What you will do:
Repeat word for word the part of the J.League award passage between "J.League Manager of the Year is" and "Year award only.", inclusive.

= J.League Manager of the Year =

J.League Manager of the Year is an annual award given to one manager by the J.League based on their performance during the season. In the past, the award usually went to the manager of the champions, though this has varied somewhat over the years. From 2017, the award was modified so that the Manager of the J.League champion wins the J.League Champion Manager of the Year, and a separate J.League Manager of the Year award is given to a Manager from each of the J.Leagues (J1, J2 and J3). The list below reflects the award for J1 League Manager of the Year award only.

Records from a collection
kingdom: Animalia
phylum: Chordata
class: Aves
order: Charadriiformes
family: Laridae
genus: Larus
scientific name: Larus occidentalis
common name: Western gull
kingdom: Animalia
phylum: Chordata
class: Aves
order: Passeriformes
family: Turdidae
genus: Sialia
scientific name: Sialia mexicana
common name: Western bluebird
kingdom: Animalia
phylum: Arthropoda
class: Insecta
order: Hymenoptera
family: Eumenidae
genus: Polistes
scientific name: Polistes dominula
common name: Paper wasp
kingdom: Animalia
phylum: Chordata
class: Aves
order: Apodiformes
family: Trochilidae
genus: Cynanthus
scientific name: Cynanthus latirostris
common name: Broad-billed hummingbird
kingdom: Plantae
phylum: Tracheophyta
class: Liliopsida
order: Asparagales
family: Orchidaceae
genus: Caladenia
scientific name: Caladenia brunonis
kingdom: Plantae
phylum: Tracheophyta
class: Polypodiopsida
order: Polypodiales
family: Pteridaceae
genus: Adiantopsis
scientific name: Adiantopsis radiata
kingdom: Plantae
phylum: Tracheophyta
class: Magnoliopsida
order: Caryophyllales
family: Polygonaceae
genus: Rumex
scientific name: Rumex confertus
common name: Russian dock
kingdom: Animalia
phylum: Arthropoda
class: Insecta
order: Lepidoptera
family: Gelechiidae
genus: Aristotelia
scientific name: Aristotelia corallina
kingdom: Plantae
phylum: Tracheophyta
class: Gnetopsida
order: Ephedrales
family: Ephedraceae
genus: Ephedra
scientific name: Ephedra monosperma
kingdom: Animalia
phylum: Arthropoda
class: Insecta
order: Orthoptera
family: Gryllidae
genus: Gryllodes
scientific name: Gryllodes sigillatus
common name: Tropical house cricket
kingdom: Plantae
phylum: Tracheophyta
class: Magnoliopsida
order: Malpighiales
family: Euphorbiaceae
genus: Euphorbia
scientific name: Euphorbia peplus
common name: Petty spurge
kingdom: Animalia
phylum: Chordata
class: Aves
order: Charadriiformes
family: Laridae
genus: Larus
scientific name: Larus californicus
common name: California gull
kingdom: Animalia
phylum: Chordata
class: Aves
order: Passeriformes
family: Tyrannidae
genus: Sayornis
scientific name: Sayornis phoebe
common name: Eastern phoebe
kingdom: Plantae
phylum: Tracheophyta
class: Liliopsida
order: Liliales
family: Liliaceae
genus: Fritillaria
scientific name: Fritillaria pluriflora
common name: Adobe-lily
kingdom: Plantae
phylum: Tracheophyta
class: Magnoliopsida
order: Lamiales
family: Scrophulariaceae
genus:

Full output:
J.League Manager of the Year is an annual award given to one manager by the J.League based on their performance during the season. In the past, the award usually went to the manager of the champions, though this has varied somewhat over the years. From 2017, the award was modified so that the Manager of the J.League champion wins the J.League Champion Manager of the Year, and a separate J.League Manager of the Year award is given to a Manager from each of the J.Leagues (J1, J2 and J3). The list below reflects the award for J1 League Manager of the Year award only.